> **WHAT YOU SHOULD DO**
Print the rows below exactly as they appear, beginning with the line that contains "Document page, 1654x931 pixels." and continuing through the last row, with both ends included.

------ DATA SUPPLIED

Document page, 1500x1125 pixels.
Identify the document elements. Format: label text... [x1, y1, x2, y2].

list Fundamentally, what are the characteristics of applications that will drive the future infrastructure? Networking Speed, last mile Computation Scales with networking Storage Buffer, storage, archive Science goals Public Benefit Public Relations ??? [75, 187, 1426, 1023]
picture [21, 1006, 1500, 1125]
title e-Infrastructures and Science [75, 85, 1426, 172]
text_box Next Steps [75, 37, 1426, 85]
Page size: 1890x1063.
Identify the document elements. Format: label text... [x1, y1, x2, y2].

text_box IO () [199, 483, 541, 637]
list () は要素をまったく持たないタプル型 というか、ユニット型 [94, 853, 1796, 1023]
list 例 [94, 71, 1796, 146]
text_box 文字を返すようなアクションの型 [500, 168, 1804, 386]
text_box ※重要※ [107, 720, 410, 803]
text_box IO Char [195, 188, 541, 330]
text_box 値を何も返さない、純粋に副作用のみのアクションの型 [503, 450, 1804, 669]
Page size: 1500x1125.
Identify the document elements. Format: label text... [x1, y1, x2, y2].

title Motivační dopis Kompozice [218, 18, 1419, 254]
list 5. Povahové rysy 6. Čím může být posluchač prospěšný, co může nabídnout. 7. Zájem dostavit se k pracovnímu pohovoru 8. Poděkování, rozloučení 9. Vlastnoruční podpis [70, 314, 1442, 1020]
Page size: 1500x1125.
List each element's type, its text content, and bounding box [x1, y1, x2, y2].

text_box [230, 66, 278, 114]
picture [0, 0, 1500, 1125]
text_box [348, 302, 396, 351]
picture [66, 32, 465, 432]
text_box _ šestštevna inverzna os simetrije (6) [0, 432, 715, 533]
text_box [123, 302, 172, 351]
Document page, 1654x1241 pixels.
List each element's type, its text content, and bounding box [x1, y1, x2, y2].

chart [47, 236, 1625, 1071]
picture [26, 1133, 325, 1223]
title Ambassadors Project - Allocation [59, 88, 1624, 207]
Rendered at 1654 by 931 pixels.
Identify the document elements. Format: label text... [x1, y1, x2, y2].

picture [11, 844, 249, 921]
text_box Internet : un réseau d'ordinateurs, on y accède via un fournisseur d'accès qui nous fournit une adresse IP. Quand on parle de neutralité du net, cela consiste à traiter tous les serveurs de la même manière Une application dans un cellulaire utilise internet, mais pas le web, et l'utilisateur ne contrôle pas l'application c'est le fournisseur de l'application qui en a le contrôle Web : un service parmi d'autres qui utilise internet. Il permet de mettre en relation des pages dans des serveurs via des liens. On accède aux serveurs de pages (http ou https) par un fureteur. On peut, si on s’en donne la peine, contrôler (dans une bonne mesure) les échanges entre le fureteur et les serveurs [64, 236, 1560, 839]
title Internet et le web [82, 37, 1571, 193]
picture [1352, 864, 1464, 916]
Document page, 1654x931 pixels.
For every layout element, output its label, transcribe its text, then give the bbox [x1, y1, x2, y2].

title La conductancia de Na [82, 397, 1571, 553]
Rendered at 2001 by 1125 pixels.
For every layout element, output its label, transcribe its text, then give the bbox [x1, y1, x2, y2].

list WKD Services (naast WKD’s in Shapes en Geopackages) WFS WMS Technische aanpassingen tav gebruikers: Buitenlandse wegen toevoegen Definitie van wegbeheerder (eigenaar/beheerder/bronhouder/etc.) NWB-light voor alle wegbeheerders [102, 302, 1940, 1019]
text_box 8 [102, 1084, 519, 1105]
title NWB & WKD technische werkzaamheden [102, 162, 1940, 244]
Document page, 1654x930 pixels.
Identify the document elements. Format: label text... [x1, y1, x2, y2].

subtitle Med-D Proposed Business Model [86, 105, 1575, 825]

------------

> **OUTPUT BELOW**
Document page, 1654x931 pixels.
For every layout element, output its label, transcribe its text, then give the bbox [x1, y1, x2, y2].

title La conductancia de Na [82, 397, 1571, 553]
Rendered at 2001 by 1125 pixels.
For every layout element, output its label, transcribe its text, then give the bbox [x1, y1, x2, y2].

list WKD Services (naast WKD’s in Shapes en Geopackages) WFS WMS Technische aanpassingen tav gebruikers: Buitenlandse wegen toevoegen Definitie van wegbeheerder (eigenaar/beheerder/bronhouder/etc.) NWB-light voor alle wegbeheerders [102, 302, 1940, 1019]
text_box 8 [102, 1084, 519, 1105]
title NWB & WKD technische werkzaamheden [102, 162, 1940, 244]
Document page, 1654x930 pixels.
Identify the document elements. Format: label text... [x1, y1, x2, y2].

subtitle Med-D Proposed Business Model [86, 105, 1575, 825]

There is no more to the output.